Standards — How to Hit Each

  • Chief board packet under construction with the LCPO's eye on every line; eEVAL profile defensible at wardroom level; NSA or IC community assignment on the record.
    The Chief board packet is an 18-to-24-month build, not a 30-day sprint at the end of the LPO tour. The LCPO is editing your bullets across the cycle; your eEVAL profile is built measurably across two to three cycles per NAVPERS 1610-series and the MILPERSMAN evaluation articles. The NSA or IC agency assignment is the biography line — if it is not on your record, the packet reads incomplete against the CTR community's expectation regardless of the collection output score. Build the assignment, build the bullets, and build the bench the LCPO defends.
  • Section collection output, ICD reporting quality, and ICD 208 compliance briefable at department head level without caveats — every reporting cycle.
    The weekly collection output roll-up and the quarterly compliance audit are the instruments. The CTR1 who can brief the section's production rate, ICD 203-compliant reporting percentage, ICD 208 query posture, and access audit trail status on any given Tuesday without pulling a PowerPoint is the CTR1 the command intelligence officer trusts. The one who cannot produce those numbers cold is the one the command intelligence officer stops calling by name.
  • Access and authorization accountability clean — zero unresolved discrepancies, audit trail intact, clearance hygiene at 100% for the section.
    Walk the access matrix monthly with the CTR2 leads. Discrepancies caught by you before the IG are managed; discrepancies caught by the IG are findings. The CTR1 whose section produces a clean access audit on command inspection is the CTR1 the command security officer endorses for the Chief packet. One unresolved discrepancy surfaced by the command security officer is a LCPO-level counseling entry and a Chief-packet read.
  • Pipeline producing at least one CTR2 on a defined advancement or IC agency assignment trajectory per year from your section.
    The mentoring is the measurement. Each CTR2 in the section gets a quarterly career conversation with documented outcomes: NWAE study plan, NEC pipeline, IC agency assignment timing, and honest advancement prognosis. The CTR1 whose section produces a NWAE selectee and an IC agency assignment selectee in the same cycle is the CTR1 the LCPO names in the Chief bench conversation — even when the cleared IC contractor market is calling that CTR2 with a salary number.
  • Zero CTR1-level integrity incidents — IC access misuse, unauthorized collection, ICD 208 violations, OPSEC, financial, fraternization.
    At CTR1 your integrity is binary: clean or not. In a TS/SCI collection rating one incident ends the Chief track and puts the clearance in question simultaneously. Report your own issues early, set the standard the section reads off you, and handle the hard conversation with the CTR2 who is sliding — the financial problem, the undisclosed foreign contact, the lapse in discipline — before it becomes a flag. The CTR1 who sets the integrity standard visibly is the CTR1 the section emulates; the one who waits for someone else to catch it does not get a second chance at this rank.

Technical Mistakes — Concrete Consequences

  • Briefing section collection output or compliance numbers you have not personally validated against the source.

○ ○ ○ ○

**TO DO:**
[1] Please rewrite the part of the CTR1 standards excerpt that opens with the words containing "Technical Mistakes —" and closes with "against the source.", putting "checked" in place of "validated".
[2] Does the CTR1 standards excerpt agree with each statement? Answer yes or no, and quote the deciding words. (a) The Chief board packet is a 30-day sprint at the end of the LPO tour. (b) The access matrix is to be walked monthly with the CTR2 leads. (c) Each CTR2 in the section gets a quarterly career conversation with documented outcomes.
[3] Go on with the CTR1 standards excerpt, starting after its final line and keeping its style.
The data after this point has no role here.

**DATASET CONTENT:**
○ ○ ○ ○

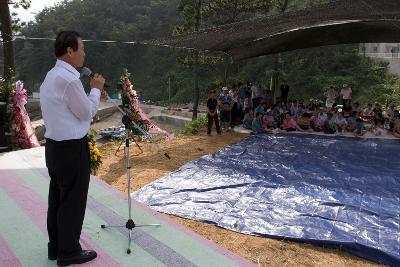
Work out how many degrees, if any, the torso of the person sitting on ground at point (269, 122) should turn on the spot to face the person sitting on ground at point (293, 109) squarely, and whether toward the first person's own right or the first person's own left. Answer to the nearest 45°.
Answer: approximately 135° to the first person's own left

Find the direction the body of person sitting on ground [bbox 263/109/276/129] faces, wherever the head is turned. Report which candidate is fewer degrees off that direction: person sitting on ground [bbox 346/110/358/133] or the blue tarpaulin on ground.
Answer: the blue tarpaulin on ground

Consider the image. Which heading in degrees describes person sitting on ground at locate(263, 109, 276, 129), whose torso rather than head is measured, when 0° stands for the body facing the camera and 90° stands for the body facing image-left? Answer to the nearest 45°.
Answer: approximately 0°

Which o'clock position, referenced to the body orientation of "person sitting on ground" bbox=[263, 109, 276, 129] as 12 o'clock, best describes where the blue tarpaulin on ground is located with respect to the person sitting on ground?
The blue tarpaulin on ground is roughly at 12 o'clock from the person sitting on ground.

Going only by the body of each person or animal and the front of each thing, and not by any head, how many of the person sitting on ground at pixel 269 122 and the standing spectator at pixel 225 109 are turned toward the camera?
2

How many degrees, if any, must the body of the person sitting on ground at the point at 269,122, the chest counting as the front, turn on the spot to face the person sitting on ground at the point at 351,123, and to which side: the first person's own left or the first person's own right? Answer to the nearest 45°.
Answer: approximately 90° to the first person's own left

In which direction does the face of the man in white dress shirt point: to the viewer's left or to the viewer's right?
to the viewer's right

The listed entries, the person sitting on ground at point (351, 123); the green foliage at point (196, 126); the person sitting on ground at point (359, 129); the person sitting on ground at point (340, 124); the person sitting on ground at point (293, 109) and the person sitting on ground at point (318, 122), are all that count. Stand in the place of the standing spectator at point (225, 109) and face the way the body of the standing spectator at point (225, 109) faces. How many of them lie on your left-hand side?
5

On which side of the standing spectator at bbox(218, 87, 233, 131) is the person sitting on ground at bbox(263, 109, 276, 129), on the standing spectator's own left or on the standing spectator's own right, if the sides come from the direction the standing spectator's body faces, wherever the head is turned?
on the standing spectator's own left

○ ○ ○ ○

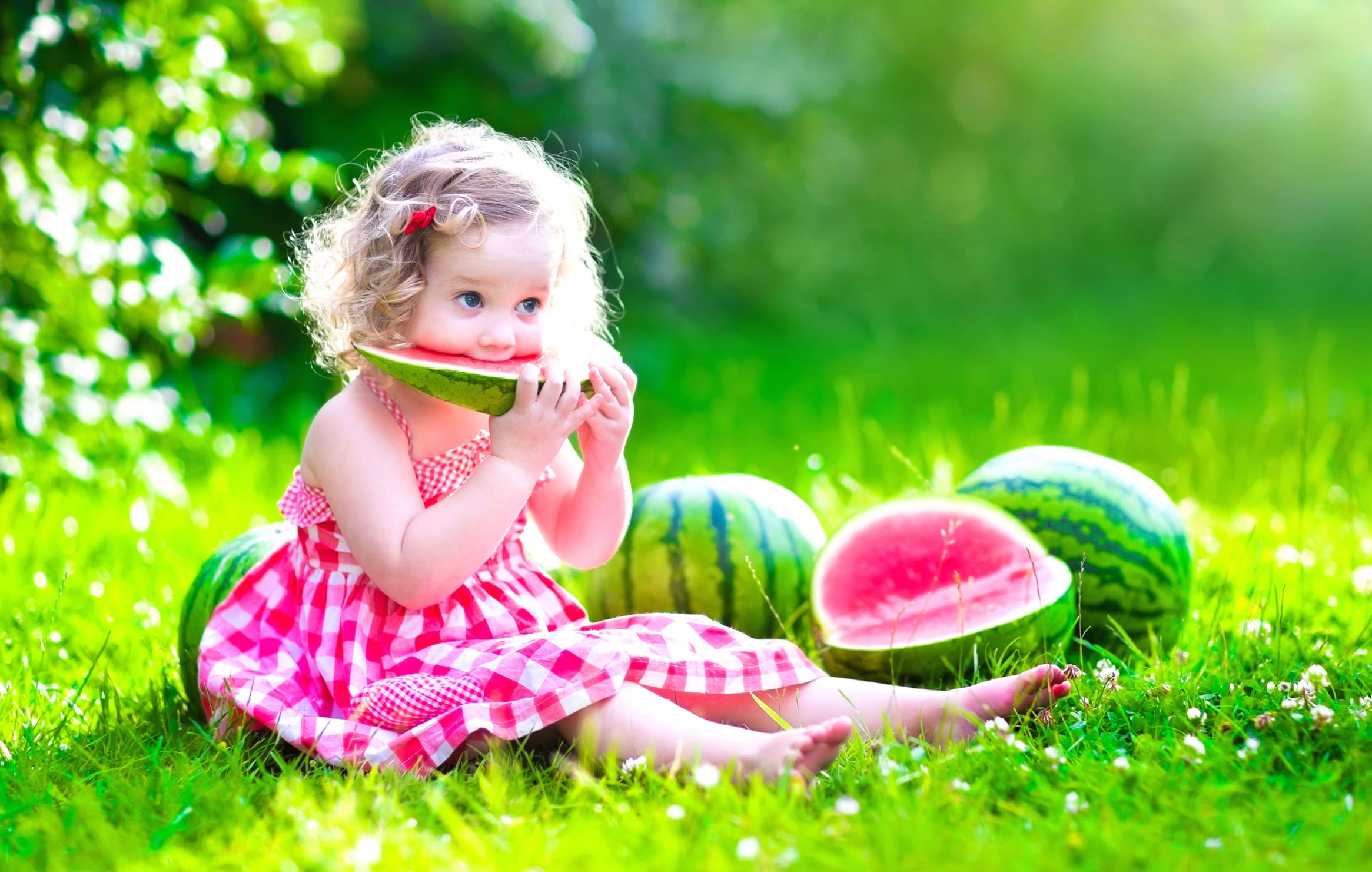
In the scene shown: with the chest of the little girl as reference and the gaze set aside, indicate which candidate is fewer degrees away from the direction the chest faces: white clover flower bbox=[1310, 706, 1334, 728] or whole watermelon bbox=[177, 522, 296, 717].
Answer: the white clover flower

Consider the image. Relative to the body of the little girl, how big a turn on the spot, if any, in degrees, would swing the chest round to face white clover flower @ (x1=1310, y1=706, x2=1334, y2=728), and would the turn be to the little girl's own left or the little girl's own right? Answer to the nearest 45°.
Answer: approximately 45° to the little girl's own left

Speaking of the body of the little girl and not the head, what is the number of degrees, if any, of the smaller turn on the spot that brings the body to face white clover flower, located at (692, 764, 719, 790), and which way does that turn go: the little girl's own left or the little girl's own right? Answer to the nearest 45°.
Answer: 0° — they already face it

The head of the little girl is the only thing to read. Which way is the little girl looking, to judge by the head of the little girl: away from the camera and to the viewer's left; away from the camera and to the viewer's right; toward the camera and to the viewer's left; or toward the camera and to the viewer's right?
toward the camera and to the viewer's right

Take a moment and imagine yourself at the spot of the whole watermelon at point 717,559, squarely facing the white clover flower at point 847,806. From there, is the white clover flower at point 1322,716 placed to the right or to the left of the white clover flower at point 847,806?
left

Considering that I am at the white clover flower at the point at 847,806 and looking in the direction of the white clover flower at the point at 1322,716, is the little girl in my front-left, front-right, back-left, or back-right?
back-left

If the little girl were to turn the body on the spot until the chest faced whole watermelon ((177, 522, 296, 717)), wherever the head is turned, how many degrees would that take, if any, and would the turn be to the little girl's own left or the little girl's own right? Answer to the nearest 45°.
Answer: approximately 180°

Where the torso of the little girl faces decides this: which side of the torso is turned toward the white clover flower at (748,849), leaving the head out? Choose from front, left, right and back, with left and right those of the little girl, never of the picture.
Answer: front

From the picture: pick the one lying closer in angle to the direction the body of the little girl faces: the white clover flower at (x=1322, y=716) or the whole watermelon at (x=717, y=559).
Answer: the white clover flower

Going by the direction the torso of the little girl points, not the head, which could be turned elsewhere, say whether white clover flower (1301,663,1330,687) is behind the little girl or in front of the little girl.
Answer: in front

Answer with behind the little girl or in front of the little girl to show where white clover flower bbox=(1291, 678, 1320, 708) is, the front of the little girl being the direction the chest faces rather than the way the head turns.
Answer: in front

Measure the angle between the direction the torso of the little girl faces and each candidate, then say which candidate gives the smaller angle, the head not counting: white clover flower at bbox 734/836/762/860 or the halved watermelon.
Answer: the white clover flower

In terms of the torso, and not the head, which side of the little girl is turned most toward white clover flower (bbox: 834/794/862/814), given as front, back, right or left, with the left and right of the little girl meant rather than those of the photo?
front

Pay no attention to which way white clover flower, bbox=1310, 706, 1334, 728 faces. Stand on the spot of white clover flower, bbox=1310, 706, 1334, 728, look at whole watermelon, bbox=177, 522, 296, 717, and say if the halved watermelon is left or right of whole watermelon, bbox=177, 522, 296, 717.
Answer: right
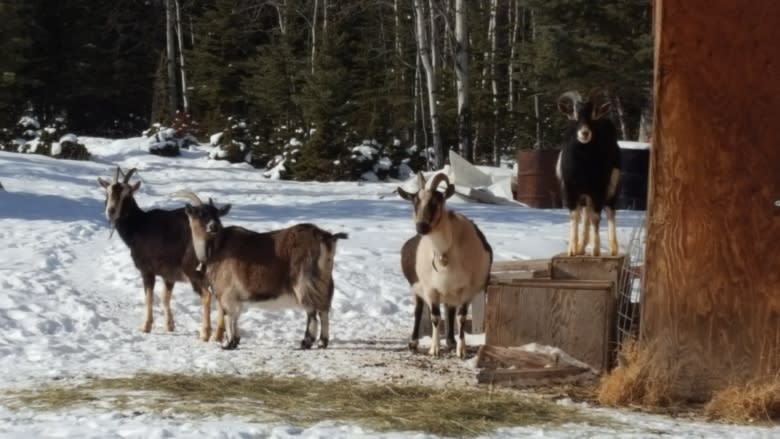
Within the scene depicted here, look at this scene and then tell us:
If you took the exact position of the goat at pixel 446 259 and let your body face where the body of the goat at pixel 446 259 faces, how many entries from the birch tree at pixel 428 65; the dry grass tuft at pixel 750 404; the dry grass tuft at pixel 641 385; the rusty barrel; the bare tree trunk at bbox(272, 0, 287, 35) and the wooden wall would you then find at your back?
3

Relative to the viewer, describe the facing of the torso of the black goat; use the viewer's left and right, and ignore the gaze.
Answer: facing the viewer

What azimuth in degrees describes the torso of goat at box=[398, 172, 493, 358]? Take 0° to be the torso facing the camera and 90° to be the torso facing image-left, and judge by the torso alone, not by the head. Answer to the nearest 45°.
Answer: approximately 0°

○ ○ ○ ○

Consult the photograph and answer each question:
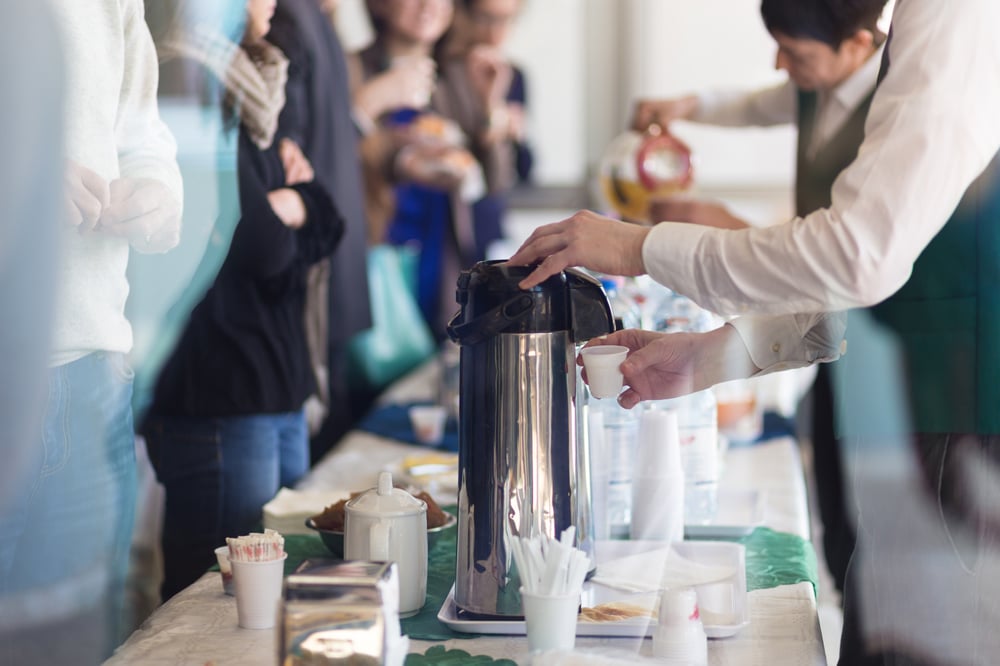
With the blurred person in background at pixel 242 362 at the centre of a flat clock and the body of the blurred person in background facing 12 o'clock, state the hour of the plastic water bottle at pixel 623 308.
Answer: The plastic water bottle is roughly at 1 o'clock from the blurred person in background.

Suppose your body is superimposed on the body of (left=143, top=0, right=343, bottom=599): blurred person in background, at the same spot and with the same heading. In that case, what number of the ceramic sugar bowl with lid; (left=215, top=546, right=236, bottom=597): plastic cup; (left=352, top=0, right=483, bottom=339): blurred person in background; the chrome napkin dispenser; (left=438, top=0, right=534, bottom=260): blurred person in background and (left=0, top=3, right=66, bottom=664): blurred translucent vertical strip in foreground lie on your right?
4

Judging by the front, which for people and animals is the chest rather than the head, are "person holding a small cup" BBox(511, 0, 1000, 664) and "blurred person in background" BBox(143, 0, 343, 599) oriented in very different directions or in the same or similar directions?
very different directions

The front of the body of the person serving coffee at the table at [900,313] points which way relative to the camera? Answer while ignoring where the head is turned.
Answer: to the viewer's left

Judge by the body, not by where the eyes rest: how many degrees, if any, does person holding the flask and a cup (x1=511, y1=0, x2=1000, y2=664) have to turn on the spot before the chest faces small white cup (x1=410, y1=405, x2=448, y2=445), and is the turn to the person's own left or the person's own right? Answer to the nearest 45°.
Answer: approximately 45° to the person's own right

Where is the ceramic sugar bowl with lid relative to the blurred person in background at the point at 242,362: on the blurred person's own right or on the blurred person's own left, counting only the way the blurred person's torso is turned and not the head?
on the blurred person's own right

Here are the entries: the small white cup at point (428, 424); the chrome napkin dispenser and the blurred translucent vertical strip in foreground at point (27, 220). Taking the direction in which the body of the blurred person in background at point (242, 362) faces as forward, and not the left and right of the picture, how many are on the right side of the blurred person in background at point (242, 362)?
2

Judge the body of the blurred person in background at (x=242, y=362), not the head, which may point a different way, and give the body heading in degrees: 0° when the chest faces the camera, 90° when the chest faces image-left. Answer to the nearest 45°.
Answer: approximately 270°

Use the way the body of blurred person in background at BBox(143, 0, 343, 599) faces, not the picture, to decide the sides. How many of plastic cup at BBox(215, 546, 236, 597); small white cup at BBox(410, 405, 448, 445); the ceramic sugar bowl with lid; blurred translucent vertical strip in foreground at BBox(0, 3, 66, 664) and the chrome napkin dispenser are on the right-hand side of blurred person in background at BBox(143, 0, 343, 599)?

○ ○ ○ ○

**ANSWERS BY ITEM:**
[1]
Technical Mistakes — Concrete Consequences

  • Briefing section collection output or compliance numbers you have not personally checked against the source.

[2]
(a) No: "The Chief board packet is an 18-to-24-month build, not a 30-day sprint at the end of the LPO tour."
(b) Yes: "Walk the access matrix monthly with the CTR2 leads."
(c) Yes: "Each CTR2 in the section gets a quarterly career conversation with documented outcomes"

[3]
    The command intelligence officer catches it once and your Chief packet feels it permanently. The next readiness review cross-references your brief against the source, and the gap becomes the read on whether you actually run the section or front-load the brief. The eEVAL bullet for that cycle absorbs it and the LCPO hears about it the same day.
  • Letting a CTR2 sit a collection seat or carry a compliance function he is not qualified for because you are short-handed.
    In a clearance-and-collection-authority-gated rating that is a reportable finding, not a workaround. The ICD 208 audit catches it, the finding lands on the LCPO's desk, and your name is on the compliance report up the chain. Surface the coverage gap to the command intelligence officer as a manning risk, not to the CTR2 as a workaround.
  • Going around the LCPO to the command intelligence officer or CO on a personnel or career matter.
    The chiefs talk and the Chief board sees the pattern. The LCPO who finds out you went around him on a personnel case pulls his defense at the next slate, the leadership trait reads thin on the packet, and the goat locker reads you differently inside the same quarter. Brief through the LCPO every time, even when the command intelligence officer asks you direct.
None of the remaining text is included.